JonathanReeve / data-ethics-literature-review

An automated survey of literature and curricula surrounding ethics in data science. WIP.
http://data-ethics.tech
GNU General Public License v3.0
1 stars 1 forks source link

Retrieve the full text of each article / paper / book #14

Open JonathanReeve opened 3 years ago

JonathanReeve commented 3 years ago

To the extent that it's possible, let's try to retrieve the full text of each article, paper, or book. This will allow us to do varieties of text analysis on the full text.

We should make sure that each file is named in a regular way (probably according to their Zotero IDs, as seen in the readings/ directory).

We shouldn't check in the full text of everything into GitHub, though, so let's figure out a way to share this using Google Drive or equivalent.

xiaoshuaicui commented 3 years ago

I will try to work on this issue

JonathanReeve commented 3 years ago

Great!

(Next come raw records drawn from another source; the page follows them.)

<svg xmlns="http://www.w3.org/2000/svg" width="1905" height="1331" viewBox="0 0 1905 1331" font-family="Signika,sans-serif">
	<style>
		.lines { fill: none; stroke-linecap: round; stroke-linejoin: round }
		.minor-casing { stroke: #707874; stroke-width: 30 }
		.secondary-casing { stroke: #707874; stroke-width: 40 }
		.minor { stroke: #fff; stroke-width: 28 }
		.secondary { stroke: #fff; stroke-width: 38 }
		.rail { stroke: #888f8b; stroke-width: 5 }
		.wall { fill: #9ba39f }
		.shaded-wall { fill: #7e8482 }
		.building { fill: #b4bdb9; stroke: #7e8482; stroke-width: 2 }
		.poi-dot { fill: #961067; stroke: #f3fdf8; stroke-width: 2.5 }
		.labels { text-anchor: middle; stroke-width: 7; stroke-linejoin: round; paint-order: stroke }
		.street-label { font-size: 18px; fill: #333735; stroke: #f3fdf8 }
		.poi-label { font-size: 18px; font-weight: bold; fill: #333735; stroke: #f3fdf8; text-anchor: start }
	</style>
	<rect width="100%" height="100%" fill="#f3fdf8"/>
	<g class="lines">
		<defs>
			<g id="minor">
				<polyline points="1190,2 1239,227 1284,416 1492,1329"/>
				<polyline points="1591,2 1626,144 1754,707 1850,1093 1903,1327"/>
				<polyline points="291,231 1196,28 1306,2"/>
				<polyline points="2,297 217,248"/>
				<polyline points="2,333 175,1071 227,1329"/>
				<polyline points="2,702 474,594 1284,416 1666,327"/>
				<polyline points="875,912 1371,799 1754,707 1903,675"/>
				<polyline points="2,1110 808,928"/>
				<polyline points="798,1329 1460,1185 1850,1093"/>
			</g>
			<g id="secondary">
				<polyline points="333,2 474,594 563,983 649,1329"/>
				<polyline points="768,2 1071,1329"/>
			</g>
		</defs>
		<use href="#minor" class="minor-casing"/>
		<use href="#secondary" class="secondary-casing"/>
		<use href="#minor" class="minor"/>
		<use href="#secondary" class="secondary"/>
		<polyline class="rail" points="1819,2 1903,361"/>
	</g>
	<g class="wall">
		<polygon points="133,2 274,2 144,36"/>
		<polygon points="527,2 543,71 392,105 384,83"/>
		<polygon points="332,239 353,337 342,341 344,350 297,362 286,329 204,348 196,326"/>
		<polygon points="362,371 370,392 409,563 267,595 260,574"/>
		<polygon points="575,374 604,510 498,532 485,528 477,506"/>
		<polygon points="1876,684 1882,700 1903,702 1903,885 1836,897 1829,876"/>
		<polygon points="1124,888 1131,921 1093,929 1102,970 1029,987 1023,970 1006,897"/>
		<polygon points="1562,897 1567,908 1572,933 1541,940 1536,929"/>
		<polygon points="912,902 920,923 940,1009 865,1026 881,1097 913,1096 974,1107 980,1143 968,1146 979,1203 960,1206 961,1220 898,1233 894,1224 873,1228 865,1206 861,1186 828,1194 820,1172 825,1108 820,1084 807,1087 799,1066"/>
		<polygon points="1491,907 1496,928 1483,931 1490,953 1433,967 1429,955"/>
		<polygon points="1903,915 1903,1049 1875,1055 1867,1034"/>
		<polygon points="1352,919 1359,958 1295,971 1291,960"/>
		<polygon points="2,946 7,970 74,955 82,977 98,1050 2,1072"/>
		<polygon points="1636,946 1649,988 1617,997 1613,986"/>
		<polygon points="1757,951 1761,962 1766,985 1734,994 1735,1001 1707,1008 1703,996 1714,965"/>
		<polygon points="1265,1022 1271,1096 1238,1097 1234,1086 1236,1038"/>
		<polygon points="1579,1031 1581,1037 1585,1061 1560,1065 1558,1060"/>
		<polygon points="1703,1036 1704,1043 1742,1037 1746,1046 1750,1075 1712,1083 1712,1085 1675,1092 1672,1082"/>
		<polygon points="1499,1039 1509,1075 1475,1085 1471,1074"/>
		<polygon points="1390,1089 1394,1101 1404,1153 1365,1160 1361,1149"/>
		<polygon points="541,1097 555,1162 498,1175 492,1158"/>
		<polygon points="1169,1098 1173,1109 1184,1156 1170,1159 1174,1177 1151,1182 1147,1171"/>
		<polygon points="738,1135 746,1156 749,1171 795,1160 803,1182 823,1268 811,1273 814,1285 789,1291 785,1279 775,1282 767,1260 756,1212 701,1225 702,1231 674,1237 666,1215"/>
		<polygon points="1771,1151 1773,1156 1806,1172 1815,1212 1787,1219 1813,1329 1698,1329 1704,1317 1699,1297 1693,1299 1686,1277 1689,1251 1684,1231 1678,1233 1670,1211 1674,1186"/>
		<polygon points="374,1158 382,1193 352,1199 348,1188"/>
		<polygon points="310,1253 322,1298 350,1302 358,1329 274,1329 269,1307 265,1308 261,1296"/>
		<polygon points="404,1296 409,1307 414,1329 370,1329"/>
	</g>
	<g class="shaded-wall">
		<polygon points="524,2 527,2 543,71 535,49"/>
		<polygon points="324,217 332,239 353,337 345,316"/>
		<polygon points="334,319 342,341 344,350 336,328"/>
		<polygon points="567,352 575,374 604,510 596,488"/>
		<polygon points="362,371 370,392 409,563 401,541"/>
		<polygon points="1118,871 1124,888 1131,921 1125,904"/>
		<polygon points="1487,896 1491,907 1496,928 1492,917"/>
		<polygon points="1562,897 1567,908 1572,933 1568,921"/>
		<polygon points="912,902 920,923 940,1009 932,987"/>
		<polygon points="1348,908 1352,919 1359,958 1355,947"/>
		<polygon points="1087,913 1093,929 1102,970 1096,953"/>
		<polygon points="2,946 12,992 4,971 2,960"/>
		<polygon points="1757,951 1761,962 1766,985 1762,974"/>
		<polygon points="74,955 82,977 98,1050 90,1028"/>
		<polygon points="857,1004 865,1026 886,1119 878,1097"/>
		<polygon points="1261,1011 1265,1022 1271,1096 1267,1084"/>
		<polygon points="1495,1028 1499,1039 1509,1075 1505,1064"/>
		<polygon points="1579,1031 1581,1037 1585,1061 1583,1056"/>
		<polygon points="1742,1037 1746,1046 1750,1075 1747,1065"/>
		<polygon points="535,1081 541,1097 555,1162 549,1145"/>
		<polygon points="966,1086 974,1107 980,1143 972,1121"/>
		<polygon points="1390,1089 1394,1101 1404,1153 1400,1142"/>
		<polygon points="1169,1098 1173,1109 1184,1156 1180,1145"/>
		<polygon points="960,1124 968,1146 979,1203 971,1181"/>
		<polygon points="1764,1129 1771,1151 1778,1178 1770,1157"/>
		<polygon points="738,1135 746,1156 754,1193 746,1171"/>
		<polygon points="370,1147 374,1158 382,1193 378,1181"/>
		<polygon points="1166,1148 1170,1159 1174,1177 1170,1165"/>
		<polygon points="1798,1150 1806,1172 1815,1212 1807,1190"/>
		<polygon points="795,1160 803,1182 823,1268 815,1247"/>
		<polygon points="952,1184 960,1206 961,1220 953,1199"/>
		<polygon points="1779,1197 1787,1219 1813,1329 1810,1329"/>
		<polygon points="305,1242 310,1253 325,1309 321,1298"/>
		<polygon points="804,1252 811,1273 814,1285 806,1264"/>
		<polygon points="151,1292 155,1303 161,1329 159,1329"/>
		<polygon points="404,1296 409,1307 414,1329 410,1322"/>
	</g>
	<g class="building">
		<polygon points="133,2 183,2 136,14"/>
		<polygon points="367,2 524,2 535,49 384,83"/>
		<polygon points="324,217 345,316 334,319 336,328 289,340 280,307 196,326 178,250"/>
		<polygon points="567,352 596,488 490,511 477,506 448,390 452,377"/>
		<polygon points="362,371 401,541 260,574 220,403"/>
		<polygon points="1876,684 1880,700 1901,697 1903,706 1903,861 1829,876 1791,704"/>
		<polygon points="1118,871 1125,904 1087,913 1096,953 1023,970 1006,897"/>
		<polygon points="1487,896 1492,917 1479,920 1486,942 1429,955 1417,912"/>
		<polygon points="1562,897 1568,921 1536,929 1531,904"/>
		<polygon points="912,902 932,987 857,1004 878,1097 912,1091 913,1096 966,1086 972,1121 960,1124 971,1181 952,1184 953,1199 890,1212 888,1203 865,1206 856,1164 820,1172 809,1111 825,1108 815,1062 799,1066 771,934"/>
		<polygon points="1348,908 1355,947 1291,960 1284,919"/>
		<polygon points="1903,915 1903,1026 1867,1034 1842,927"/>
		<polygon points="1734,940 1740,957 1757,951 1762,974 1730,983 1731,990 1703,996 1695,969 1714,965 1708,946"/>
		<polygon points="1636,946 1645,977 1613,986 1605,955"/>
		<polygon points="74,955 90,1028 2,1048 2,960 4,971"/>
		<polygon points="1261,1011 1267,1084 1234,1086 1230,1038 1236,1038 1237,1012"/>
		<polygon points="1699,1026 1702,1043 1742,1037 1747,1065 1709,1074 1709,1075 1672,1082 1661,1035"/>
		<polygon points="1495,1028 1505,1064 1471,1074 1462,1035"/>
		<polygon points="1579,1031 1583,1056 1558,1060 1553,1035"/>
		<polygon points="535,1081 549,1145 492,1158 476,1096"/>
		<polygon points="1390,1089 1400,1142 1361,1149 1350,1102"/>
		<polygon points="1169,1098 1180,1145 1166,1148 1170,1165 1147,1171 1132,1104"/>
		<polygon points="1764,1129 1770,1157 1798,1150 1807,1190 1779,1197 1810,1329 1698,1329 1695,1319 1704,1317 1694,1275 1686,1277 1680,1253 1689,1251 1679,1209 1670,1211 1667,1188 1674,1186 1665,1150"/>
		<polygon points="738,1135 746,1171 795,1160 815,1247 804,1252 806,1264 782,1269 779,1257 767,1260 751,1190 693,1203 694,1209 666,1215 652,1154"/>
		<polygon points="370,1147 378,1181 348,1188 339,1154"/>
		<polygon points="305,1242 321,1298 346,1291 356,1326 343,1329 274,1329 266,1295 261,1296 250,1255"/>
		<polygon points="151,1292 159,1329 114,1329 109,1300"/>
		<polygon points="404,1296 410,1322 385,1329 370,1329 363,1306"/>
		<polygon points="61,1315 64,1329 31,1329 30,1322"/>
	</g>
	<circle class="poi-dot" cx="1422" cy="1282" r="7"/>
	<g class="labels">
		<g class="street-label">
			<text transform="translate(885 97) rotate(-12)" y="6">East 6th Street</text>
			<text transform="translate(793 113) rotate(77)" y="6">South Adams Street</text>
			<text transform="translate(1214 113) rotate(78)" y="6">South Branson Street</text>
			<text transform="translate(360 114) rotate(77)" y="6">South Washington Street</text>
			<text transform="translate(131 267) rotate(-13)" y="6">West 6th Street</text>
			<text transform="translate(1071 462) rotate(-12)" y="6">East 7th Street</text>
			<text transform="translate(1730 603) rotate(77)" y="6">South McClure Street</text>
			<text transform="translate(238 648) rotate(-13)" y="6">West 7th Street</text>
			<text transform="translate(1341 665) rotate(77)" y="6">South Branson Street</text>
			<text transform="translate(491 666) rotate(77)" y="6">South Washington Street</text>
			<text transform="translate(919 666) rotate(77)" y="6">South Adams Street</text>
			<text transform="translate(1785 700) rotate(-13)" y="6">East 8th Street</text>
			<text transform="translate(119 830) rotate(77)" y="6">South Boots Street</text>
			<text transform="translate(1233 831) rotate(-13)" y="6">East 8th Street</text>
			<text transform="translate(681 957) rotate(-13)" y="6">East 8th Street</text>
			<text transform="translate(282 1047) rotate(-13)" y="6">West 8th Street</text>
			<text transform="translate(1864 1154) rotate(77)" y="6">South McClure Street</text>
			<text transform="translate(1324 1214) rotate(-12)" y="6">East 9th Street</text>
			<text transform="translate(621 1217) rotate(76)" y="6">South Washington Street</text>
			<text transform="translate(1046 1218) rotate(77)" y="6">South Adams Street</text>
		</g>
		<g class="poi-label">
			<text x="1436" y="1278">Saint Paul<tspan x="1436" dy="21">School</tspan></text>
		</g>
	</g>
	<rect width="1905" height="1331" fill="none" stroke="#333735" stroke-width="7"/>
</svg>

I imagine this could be a separate script, like enhanceGraph.py, but which goes through the graph, looking for texts, and then:

For articles:

  1. If it already has an Arxiv id, go to the Arxiv and download a copy there.
  2. If it doesn't have an Arxiv id, but it might, query Arxiv for similar-looking articles
  3. If it can't be found on the Arxiv, maybe try to get it by querying Google Scholar
  4. Maybe try the same with SciHub?
  5. Once the full text is retrieved, rename it according to the ID we have in the bibliography, and save it to papers/.
JonathanReeve commented 3 years ago

@xiaoshuaicui, I know you've left the project, but did you make any progress on this issue over those two weeks? No problem if not, but if you did, it'd be great if you could add your code to the repo.